» EXERCISE DIRECTIONS: Quote exactly the lines from the start of the entries to the one with "274 222 1119", both ends included.

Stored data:

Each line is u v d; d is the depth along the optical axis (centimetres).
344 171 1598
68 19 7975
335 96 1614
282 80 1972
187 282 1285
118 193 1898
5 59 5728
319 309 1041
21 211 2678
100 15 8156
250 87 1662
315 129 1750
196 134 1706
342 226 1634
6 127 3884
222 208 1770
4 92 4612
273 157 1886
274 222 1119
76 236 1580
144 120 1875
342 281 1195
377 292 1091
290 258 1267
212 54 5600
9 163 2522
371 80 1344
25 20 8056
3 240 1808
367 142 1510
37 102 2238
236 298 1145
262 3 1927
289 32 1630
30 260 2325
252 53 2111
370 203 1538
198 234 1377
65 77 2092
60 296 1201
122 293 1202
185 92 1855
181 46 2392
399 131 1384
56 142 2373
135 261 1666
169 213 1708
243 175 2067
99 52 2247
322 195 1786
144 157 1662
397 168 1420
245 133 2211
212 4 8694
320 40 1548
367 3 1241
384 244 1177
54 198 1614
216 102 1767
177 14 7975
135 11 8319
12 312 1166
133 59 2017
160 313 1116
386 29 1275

» SOLUTION FOR THIS EXERCISE:
Each line is u v d; d is the depth along the optical axis (centimetres).
344 171 1598
68 19 7975
335 96 1614
282 80 1972
187 282 1285
118 193 1898
5 59 5728
319 309 1041
21 211 2678
100 15 8156
250 87 1662
315 129 1750
196 134 1706
342 226 1634
6 127 3884
222 208 1770
4 92 4612
273 157 1886
274 222 1119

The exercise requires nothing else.